- [Excerpt]

Aerodynamics

Aerodynamics

A vortex is created by the passage of an aircraft wing, revealed by smoke. Vortices are one of the many phenomena associated to the study of aerodynamics. The equations of aerodynamics show that the vortex is created by the difference in pressure between the upper and lower surface of the wing. At the end of the wing, the lower surface effectively tries to 'reach over' to the low pressure side, creating rotation and the vortex. Aerodynamics is a branch of dynamics concerned with studying the motion of air, particularly when it interacts with a moving object. Aerodynamics is a subfield of fluid dynamics and gas dynamics, with much theory shared between them. Aerodynamics is often used synonymously with gas dynamics, with the difference being that gas dynamics applies to all gases. Understanding the motion of air (often called a flow field) around an object enables the calculation of forces and moments acting on the object. Typical properties calculated for a flow field include velocity, pressure, density and temperature as a function of position and time. By defining a control volume around the flow field, equations for the conservation of mass, momentum, and energy can be defined and used to solve for the properties. The use of aerodynamics through mathematical analysis, empirical approximation and wind tunnel experimentation form the scientific basis for heavier-than-air flight.

- [What you need to do]
According to the aerodynamics passage, what do the equations of aerodynamics show creates the vortex behind a wing?

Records
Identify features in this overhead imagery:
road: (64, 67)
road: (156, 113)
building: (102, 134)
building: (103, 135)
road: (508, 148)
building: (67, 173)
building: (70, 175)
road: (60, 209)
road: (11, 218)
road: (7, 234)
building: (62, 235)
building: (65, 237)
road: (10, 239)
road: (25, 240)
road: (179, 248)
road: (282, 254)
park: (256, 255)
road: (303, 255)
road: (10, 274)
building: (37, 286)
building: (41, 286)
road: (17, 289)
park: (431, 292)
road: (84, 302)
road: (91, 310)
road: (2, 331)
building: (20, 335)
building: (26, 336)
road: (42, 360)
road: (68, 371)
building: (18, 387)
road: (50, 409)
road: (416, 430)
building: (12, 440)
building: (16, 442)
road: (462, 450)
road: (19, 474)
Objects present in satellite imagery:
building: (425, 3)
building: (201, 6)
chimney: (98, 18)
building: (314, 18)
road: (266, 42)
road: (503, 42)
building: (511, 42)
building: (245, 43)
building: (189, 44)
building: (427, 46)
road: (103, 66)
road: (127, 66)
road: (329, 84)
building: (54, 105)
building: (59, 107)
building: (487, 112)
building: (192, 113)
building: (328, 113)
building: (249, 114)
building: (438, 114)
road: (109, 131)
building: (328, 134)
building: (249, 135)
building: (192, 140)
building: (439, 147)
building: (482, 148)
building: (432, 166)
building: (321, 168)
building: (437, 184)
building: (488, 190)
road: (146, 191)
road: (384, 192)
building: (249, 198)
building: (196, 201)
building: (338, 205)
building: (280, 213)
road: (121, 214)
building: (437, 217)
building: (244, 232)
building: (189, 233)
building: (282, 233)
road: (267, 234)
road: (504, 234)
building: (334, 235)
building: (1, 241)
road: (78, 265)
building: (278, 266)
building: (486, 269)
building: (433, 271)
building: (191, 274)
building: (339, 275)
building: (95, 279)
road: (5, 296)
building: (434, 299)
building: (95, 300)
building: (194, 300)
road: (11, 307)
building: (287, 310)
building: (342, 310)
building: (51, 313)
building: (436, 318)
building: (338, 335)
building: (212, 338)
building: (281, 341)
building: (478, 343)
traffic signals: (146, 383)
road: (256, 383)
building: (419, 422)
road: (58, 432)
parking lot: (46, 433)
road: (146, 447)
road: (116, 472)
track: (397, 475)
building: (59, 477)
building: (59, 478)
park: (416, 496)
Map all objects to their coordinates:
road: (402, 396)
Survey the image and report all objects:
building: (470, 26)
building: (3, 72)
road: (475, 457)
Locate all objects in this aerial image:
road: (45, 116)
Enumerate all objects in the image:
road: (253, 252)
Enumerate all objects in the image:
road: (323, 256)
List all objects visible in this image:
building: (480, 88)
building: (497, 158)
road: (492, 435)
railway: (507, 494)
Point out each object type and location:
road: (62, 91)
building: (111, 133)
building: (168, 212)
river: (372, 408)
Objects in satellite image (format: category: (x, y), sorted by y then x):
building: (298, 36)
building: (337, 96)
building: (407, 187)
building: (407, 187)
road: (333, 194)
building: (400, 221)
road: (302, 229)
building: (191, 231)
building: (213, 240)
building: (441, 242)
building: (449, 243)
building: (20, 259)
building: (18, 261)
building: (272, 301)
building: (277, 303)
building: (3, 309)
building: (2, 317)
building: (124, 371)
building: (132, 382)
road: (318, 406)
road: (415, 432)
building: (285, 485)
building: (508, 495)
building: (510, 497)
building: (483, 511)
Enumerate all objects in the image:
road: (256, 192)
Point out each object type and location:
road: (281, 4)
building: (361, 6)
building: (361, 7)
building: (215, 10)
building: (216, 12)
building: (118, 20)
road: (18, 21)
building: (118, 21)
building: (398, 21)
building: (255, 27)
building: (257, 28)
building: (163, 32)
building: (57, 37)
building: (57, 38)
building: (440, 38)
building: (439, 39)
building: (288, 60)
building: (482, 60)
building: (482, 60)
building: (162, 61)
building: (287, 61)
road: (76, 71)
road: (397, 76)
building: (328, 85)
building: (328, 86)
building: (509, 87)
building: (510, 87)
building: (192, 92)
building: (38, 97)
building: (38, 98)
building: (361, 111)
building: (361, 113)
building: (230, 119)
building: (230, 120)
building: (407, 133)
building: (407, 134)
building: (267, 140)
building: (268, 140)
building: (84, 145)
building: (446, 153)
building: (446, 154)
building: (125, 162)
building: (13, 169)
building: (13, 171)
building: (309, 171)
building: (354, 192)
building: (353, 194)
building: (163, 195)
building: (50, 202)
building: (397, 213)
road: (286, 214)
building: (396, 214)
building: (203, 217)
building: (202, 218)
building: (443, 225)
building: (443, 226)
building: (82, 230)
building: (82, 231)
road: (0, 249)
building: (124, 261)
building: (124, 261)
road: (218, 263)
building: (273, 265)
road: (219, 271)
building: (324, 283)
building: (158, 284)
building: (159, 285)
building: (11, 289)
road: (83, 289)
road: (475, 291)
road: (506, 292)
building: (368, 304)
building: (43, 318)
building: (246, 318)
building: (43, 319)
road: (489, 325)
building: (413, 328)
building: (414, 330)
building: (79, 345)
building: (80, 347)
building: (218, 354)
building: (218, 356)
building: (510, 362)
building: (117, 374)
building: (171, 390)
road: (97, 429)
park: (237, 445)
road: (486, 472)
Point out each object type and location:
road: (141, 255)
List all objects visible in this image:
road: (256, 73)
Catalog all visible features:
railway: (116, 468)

- [Output for this exercise]
The difference in pressure between the upper and lower surface of the wing.